**SUPPLIED INFORMATION**
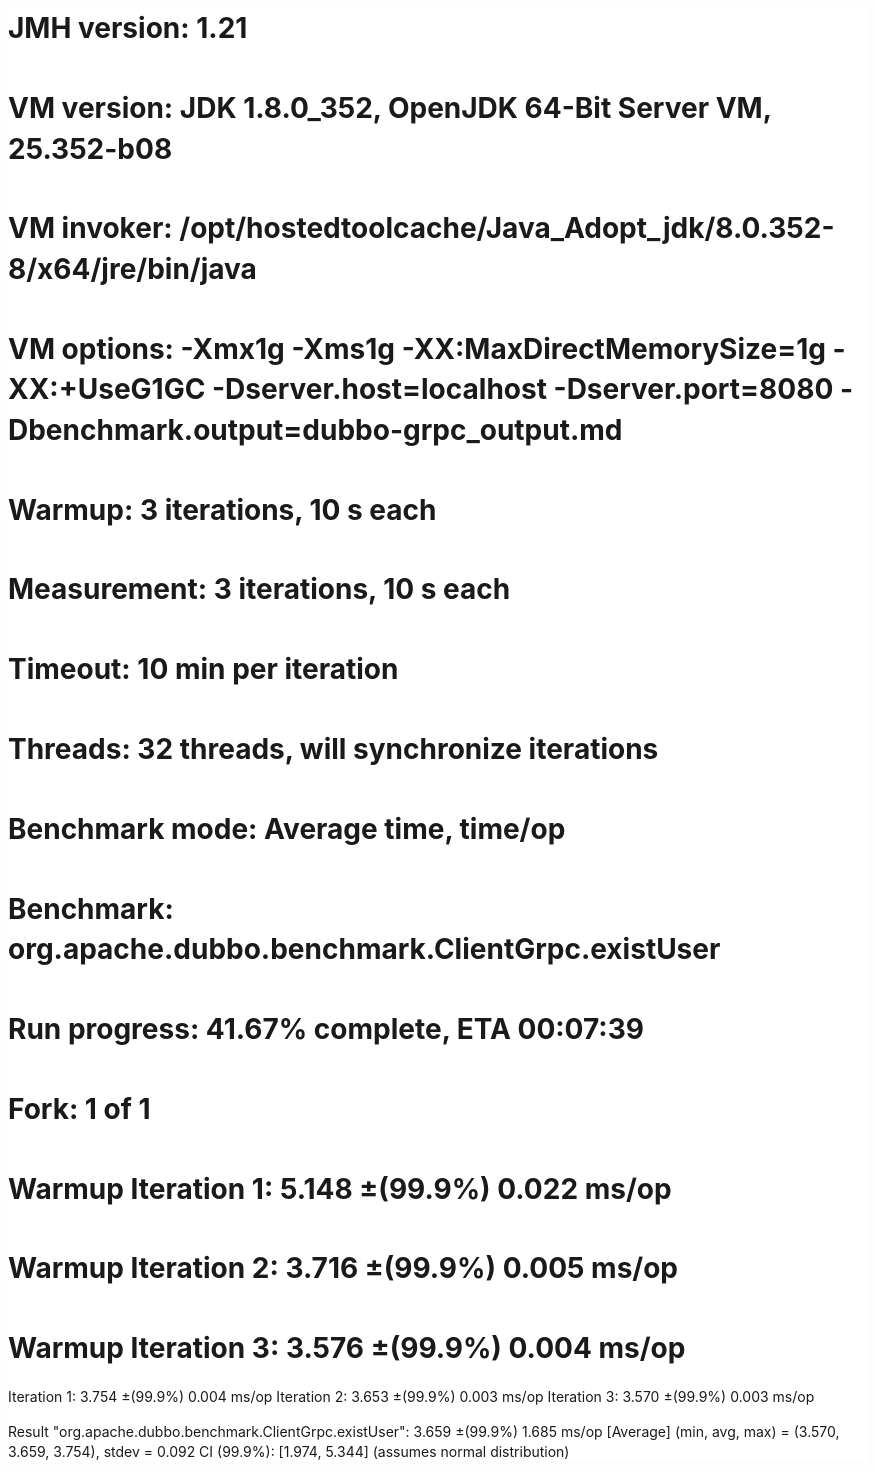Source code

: 
# JMH version: 1.21
# VM version: JDK 1.8.0_352, OpenJDK 64-Bit Server VM, 25.352-b08
# VM invoker: /opt/hostedtoolcache/Java_Adopt_jdk/8.0.352-8/x64/jre/bin/java
# VM options: -Xmx1g -Xms1g -XX:MaxDirectMemorySize=1g -XX:+UseG1GC -Dserver.host=localhost -Dserver.port=8080 -Dbenchmark.output=dubbo-grpc_output.md
# Warmup: 3 iterations, 10 s each
# Measurement: 3 iterations, 10 s each
# Timeout: 10 min per iteration
# Threads: 32 threads, will synchronize iterations
# Benchmark mode: Average time, time/op
# Benchmark: org.apache.dubbo.benchmark.ClientGrpc.existUser

# Run progress: 41.67% complete, ETA 00:07:39
# Fork: 1 of 1
# Warmup Iteration   1: 5.148 ±(99.9%) 0.022 ms/op
# Warmup Iteration   2: 3.716 ±(99.9%) 0.005 ms/op
# Warmup Iteration   3: 3.576 ±(99.9%) 0.004 ms/op
Iteration   1: 3.754 ±(99.9%) 0.004 ms/op
Iteration   2: 3.653 ±(99.9%) 0.003 ms/op
Iteration   3: 3.570 ±(99.9%) 0.003 ms/op


Result "org.apache.dubbo.benchmark.ClientGrpc.existUser":
  3.659 ±(99.9%) 1.685 ms/op [Average]
  (min, avg, max) = (3.570, 3.659, 3.754), stdev = 0.092
  CI (99.9%): [1.974, 5.344] (assumes normal distribution)
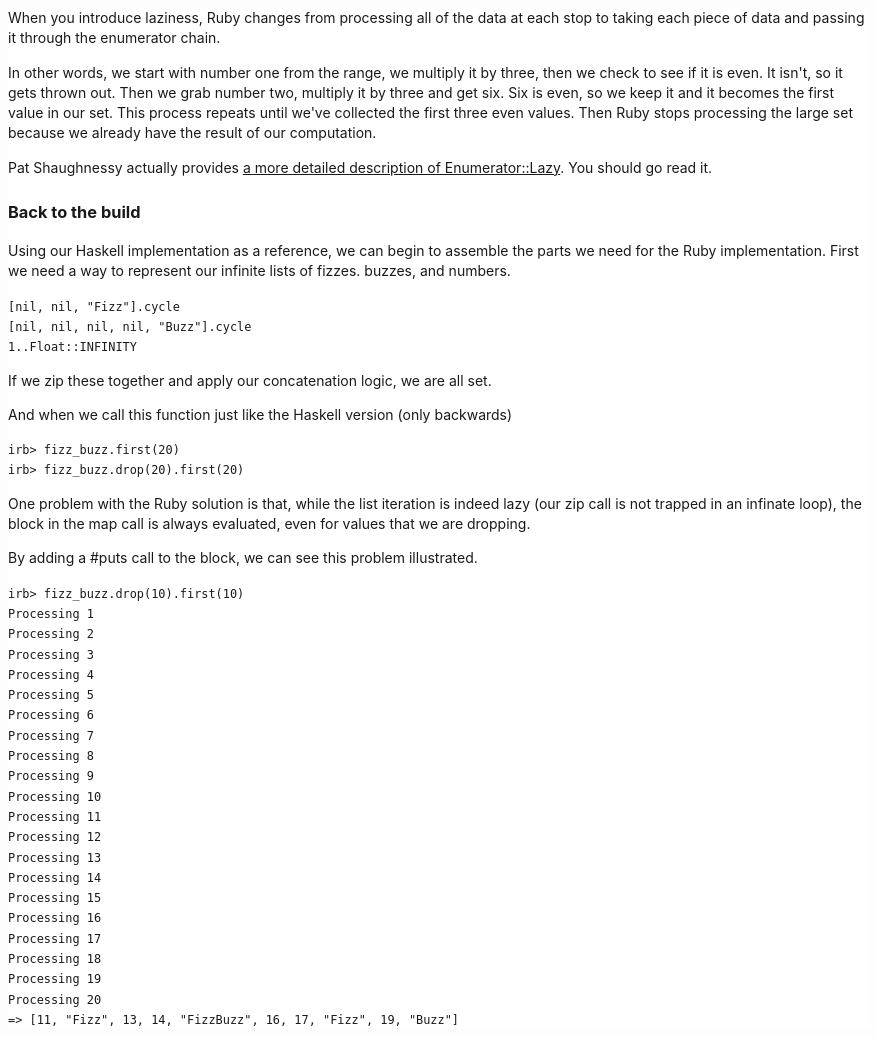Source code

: When you introduce laziness, Ruby changes from processing all of the data at
each stop to taking each piece of data and passing it through the enumerator
chain.

In other words, we start with number one from the range, we multiply it by
three, then we check to see if it is even. It isn't, so it gets thrown out.
Then we grab number two, multiply it by three and get six. Six is even, so we
keep it and it becomes the first value in our set. This process repeats until
we've collected the first three even values. Then Ruby stops processing the
large set because we already have the result of our computation.

Pat Shaughnessy actually provides [a more detailed description of
Enumerator::Lazy](http://ruby.dzone.com/articles/ruby-20-works-hard-so-you-can).
You should go read it.

### Back to the build

Using our Haskell implementation as a reference, we can begin to assemble the
parts we need for the Ruby implementation. First we need a way to represent our
infinite lists of fizzes. buzzes, and numbers.

    [nil, nil, "Fizz"].cycle
    [nil, nil, nil, nil, "Buzz"].cycle
    1..Float::INFINITY

If we zip these together and apply our concatenation logic, we are all set.

<script src="https://gist.github.com/kofno/6075856.js?file=infinite_fizz_buzz.rb">&nbsp;</script>

And when we call this function just like the Haskell version (only backwards)

    irb> fizz_buzz.first(20)
    irb> fizz_buzz.drop(20).first(20)

One problem with the Ruby solution is that, while the list iteration is indeed
lazy (our zip call is not trapped in an infinate loop), the block in the map
call is always evaluated, even for values that we are dropping.

By adding a #puts call to the block, we can see this problem illustrated.

    irb> fizz_buzz.drop(10).first(10)
    Processing 1
    Processing 2
    Processing 3
    Processing 4
    Processing 5
    Processing 6
    Processing 7
    Processing 8
    Processing 9
    Processing 10
    Processing 11
    Processing 12
    Processing 13
    Processing 14
    Processing 15
    Processing 16
    Processing 17
    Processing 18
    Processing 19
    Processing 20
    => [11, "Fizz", 13, 14, "FizzBuzz", 16, 17, "Fizz", 19, "Buzz"]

**EXERCISE PROMPT**
Repeat the lines exactly as they stand, from the opening line of the data through the line with "5.148 ±(99.9%) 0.022 ms/op". Pictures stay out of the copy.

**WORKED SOLUTION**
Source code

: 
# JMH version: 1.21
# VM version: JDK 1.8.0_352, OpenJDK 64-Bit Server VM, 25.352-b08
# VM invoker: /opt/hostedtoolcache/Java_Adopt_jdk/8.0.352-8/x64/jre/bin/java
# VM options: -Xmx1g -Xms1g -XX:MaxDirectMemorySize=1g -XX:+UseG1GC -Dserver.host=localhost -Dserver.port=8080 -Dbenchmark.output=dubbo-grpc_output.md
# Warmup: 3 iterations, 10 s each
# Measurement: 3 iterations, 10 s each
# Timeout: 10 min per iteration
# Threads: 32 threads, will synchronize iterations
# Benchmark mode: Average time, time/op
# Benchmark: org.apache.dubbo.benchmark.ClientGrpc.existUser

# Run progress: 41.67% complete, ETA 00:07:39
# Fork: 1 of 1
# Warmup Iteration   1: 5.148 ±(99.9%) 0.022 ms/op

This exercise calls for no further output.